“I’m sorry,” she mumbled.
His head turned slowly, as if even his muscles could not believe what they’d heard.
“I said I’m sorry,” she repeated, louder this time. It felt like an antidote, but it was the right thing to do. But God help him if he made her say it again, because there was only so much of her pride she could swallow before she choked on it. And he ought to know that.
Because he was just the same.
His eyes met hers, and then they both looked down, and then after a few moments George said, “We are neither of us at our best just now.”
Billie swallowed. She thought maybe she ought to say something more, but her judgment had not done her any favors thus far, so instead she nodded, vowing that she was going to keep her mouth shut until —
“Andrew?” George whispered.
Billie snapped to attention.
“Andrew!” George all but bellowed.
Billie’s eyes did a frantic scan of the trees at the far end of the field, and sure enough… “Andrew!” she screamed, reflexively starting to rise before remembering her ankle.
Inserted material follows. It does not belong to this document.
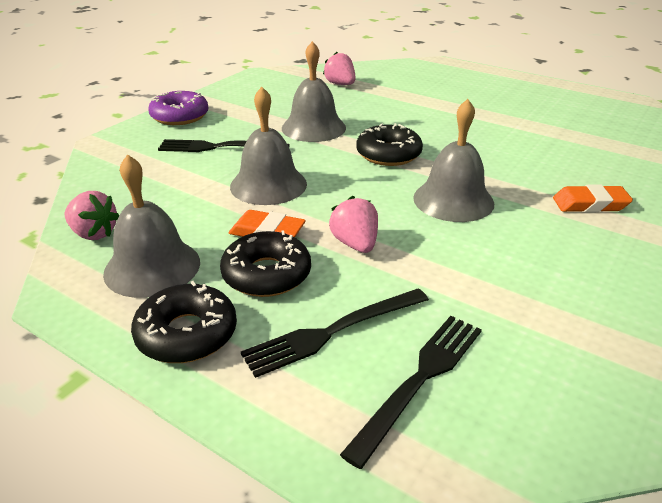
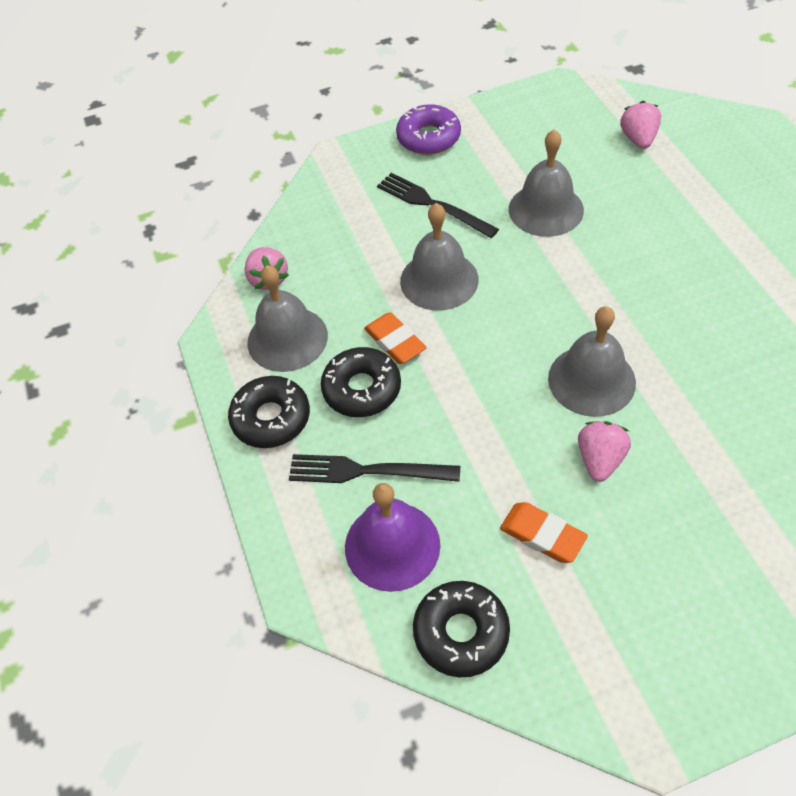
camera: 40 degrees right, 20 degrees up
(355, 244) = (455, 391): pink strawberry -> pink strawberry (600, 459)
(388, 154) = (587, 285): black donut -> black donut (461, 632)
(420, 380) = (392, 545): black fork -> purple bell
(590, 204) = (727, 453): orange eraser -> orange eraser (542, 535)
“Ow!” she yelped, plunking back down on her bottom.
George did not spare her so much as a glance. He was too busy over by the edge of the roof, waving his arms through the air in wide, vigorous swoops.
There was no way Andrew could miss them, hollering like a pair of deranged banshees, but if he picked up his pace, Billie couldn’t see it. But that was Andrew. She should probably be glad he hadn’t fallen over with laughter at their predicament.
This was not something he was going to let either of them forget.
“Ahoy there!” Andrew called out, once he’d halved the distance between them.
Billie glanced over at George. She could only see him in profile, but he looked visibly relieved at his brother’s appearance. Also, oddly grim. No not odd at all, she realized. Whatever ribbing she was going to get from Andrew, George would suffer it a hundredfold.
Andrew drew closer, a spring in his step despite the sling on his arm. “Of all the delightful surprises,” he declared, his face nearly split by his grin. “If I thought and thought and thought…”
He stopped, holding up one elegant forefinger, the universal sign, Billie realized, to ask for a moment’s pause. Then he tipped his head as if getting back into the swing of things, and said, “and thought —”
“Oh, for the love of Christ,” George growled.
“All that thinking for years…” Andrew chortled. “I still couldn’t have come up with —”
“Just get us off the bloody roof,” George snapped.
Billie rather sympathized with his tone.
“I’ve always thought the two of you would make a splendid pair,” Andrew said slyly.
“Andrew,” Billie growled.
He rewarded her with a purse-lipped smile. “Truly, you needn’t have gone to such extremes for a moment of privacy. The rest of us would have been more than happy to oblige.”
“Stop it,” Billie ordered.
Andrew looked up, laughing even as he affected a frown. “Do you really want to take that tone, Billie-goat? I am the one on terra firma.”
“Please, Andrew,” she said, trying her very best to be civil and reasonable. “We would very much appreciate your help.”
“Well, since you asked so nicely,” Andrew murmured.
“I’m going to kill him,” she said under her breath.
“I’m going to break his other arm,” George muttered.
Billie choked down a laugh. There was no way that Andrew could have heard them, but she looked down at him, anyway, and that was when she realized he was frowning, his good hand on his hip.
“What is it now?” George demanded.
Andrew stared down at the ladder, his mouth twisting into a curious frown. “I’m not sure if it has occurred to either of you, but this isn’t the sort of thing that’s easy to do one-handed.”
“Take it out of the sling,” George said, but his last words were drowned out by Billie’s shriek of “Don’t take it out of the sling!”
“Do you really want to stay on the roof?” George hissed.
“And have him reinjure his arm?” she returned. They might have joked about breaking Andrew’s good arm, but really. The man was a sailor in the navy. It was essential that his bone healed properly.
“You’d marry me for the sake of his arm?”
“I’m not going to marry you,” she shot back. “Andrew knows where we are. He can go get help if we need it.”
“By the time he gets back with an able-bodied man, we’ll have been up here alone for several hours.”
“And I suppose you’ve such a high opinion of your male prowess that you think people will believe you managed to compromise me on a roof.”
“Believe me,” George hissed, “any man with sense would know you are thoroughly uncompromisable.”
Billie’s brows came together for a second of confusion. Was he complimenting her moral rectitude? But then —
Oh!
“You are despicable,” she seethed. Since that was her only choice of reply. Somehow she didn’t think – You have no idea how many men would like to compromise me would earn her any points for dignity and wit.
Or honesty.
“Andrew,” George called down, in that haughty I-am-the-eldest-son voice of his, “I will pay you one hundred pounds to take off that sling and fix the ladder into place.”
One hundred pounds?
Billie turned on him with wild disbelief. “Are you insane?”